Cathal O’Neill enjoying Limerick adventure:

By Cian O’Connell

Cathal O’Neill made his first Allianz Hurling League start for Limerick in May 2021. At the time O’Neill was still in school and the match didn’t go according to plan against Galway at Pearse Stadium.

Learning about high level sport and the relevance of respect and values, O’Neill’s phone pinged later that evening.

“I remember in my first year, my debut in the league didn’t go too well up in Salthill, I remember Darragh O’Donovan sending me a text that night,” O’Neill recalls.

“It meant a lot, something small like that, it isn’t massive on him, but it means an awful lot to a young fella at the time. Stuff like that and you always want to make younger guys feel welcome. It is passing on the baton that way.”

Any emerging player entering the Limerick set-up is surrounded by decorated hurlers, who have sampled glory in the green and white jersey under John Kiely’s shrewd guidance. So there is an undoubted challenge to deliver, to maintain standards.

“A lot of the lads came in when they weren’t successful so we are in a privileged position now a few of us, Adam (English), who came on the last day, myself, Colin (Coughlan) and a couple of the younger lads, we are privileged to be part of such a grounded group that is being successful at the moment,” O’Neill acknowledges.
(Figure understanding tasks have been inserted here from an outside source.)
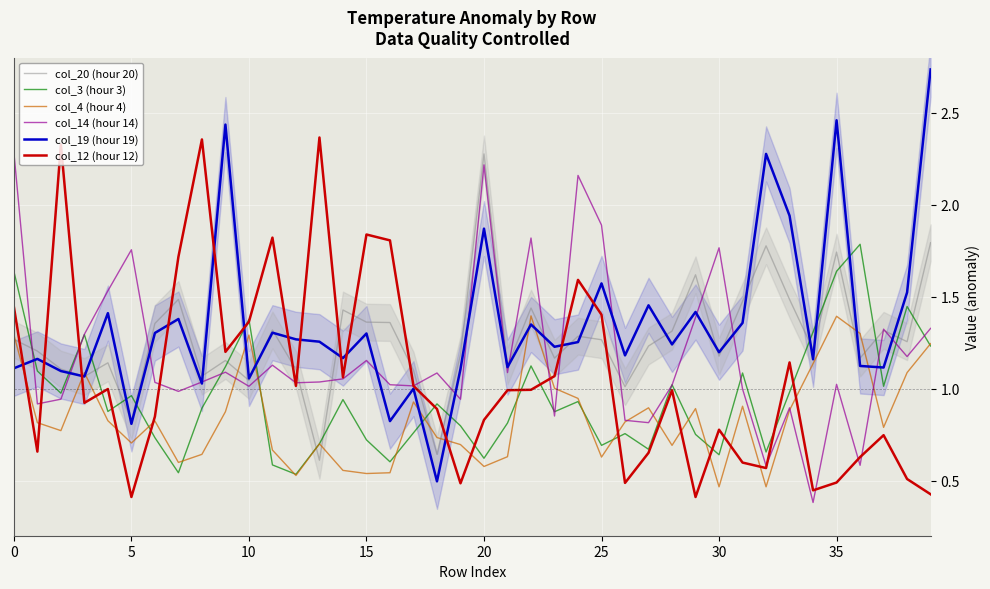

How many interior local peaks does the col_4 (hour 4) series have?

10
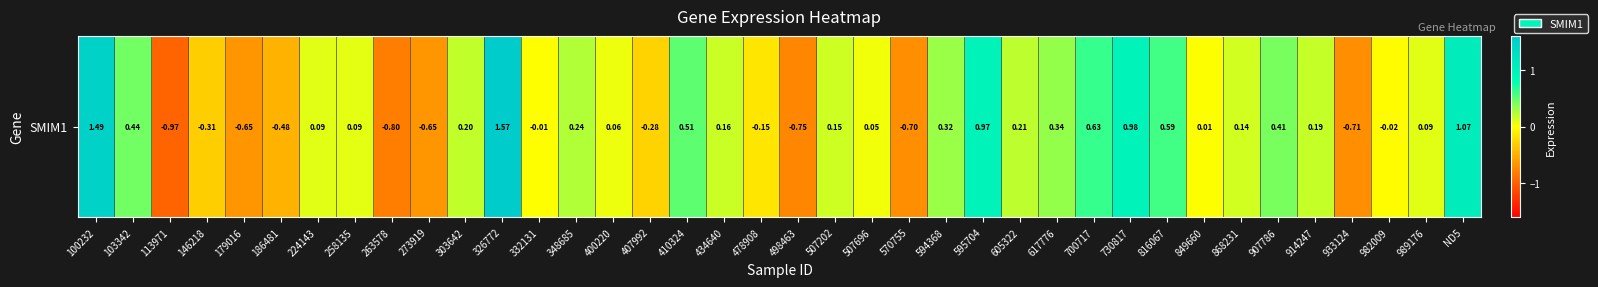

List the labels in order of value, largest first.

326772, 100232, ND5, 730817, 595704, 700717, 816067, 410324, 103342, 907786, 617776, 594368, 348685, 605322, 303642, 914247, 434640, 507202, 868231, 989176, 224143, 258135, 400220, 507696, 849660, 332131, 982009, 478908, 407992, 146218, 186481, 179016, 273919, 570755, 933124, 498463, 263578, 113971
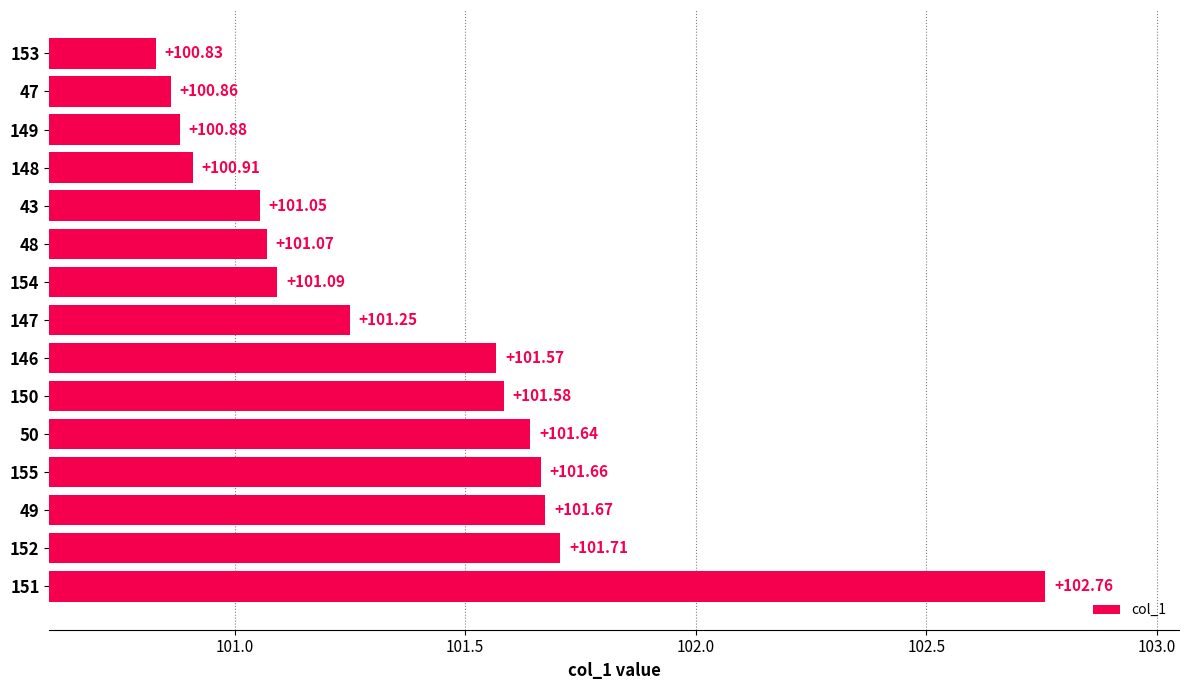

What is the change in value from 147 to 47?

-0.4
“The lads around us are very good, they are helping out young lads coming in, they are making them feel welcome.

“That is one of the strengths of the group, John always talks about making everyone feel welcome and encouraging everyone. For a young fella it does take time to adapt to the inter-county scene. They are very good at making us feel welcome and at home.”

Courage and commitment is required, but there is joy in the journey – Kiely makes sure that sense of fun and adventure exists. “I think John, Caroline (Currid), and Paul (Kinnerk) place a big emphasis and significance on the enjoyment factor because you have to.

“If you don’t enjoy it, you aren’t going to perform. It is as simple as that. You are spending so much time going to the gym, worrying about your diet, training, that you have to enjoy it to get the most of yourself. You are only going to play well if you are enjoying it. So it is very important.”

Being able to switch off is vital too according to O’Neill. “It is something I’m learning,” he says. “When you are a younger player you are so into it, you are so intrigued about the whole thing. Golf and stuff, a few of the younger lads are getting into it.

“You are always going to have your ups and downs, like any player in sport. You just try to keep as consistent as possible, not to get too high with the highs or too low with the lows. That is important.”

Kiely’s background as a secondary school principal is helpful too. “100 per cent, he is aware, working with younger people, of the challenges of being an 18, 19 or 20 year old trying to break into the panel,” O’Neill replies.

“With stuff like that he is very good, he is the most successful Limerick manager, so his record speaks for itself. He is very good at coping with the younger lads and everyone on the panel.”

During an electric Munster Final, O’Neill contributed handsomely as a substitute in the closing stages. “It was brilliant now, especially the way it finished,” he recalls. “The victory was sweet enough and the fact that we did it in front of our own fans too, definitely it was a special one.

“It was class, shooting into the Limerick supporters added an extra special buzz. It was a brilliant occasion.

“The Munster Championship this year was an absolute bear pit. It was just so competitive, week on week for six weeks. It is nice to catch your breath for a few weeks, to train hard obviously, I think it is nice to get a break and go at it again.”

That connection between the Limerick team and supporters was evident once again. “They are definitely great supporters, they have shown that at times, they showed it in the Munster Final,” O’Neill says.

“It is something that will live long in the memory, the supporters flooding in. The players and supporters were all as one. It is just special, Limerick were crying out for so long for a bit of success.

“Thankfully we have been successful for the last few years and hopefully we can keep giving ourselves opportunities like going back to Croke Park, to give them something to cheer about.” An All-Ireland SHC Semi-Final against Galway is next on the agenda.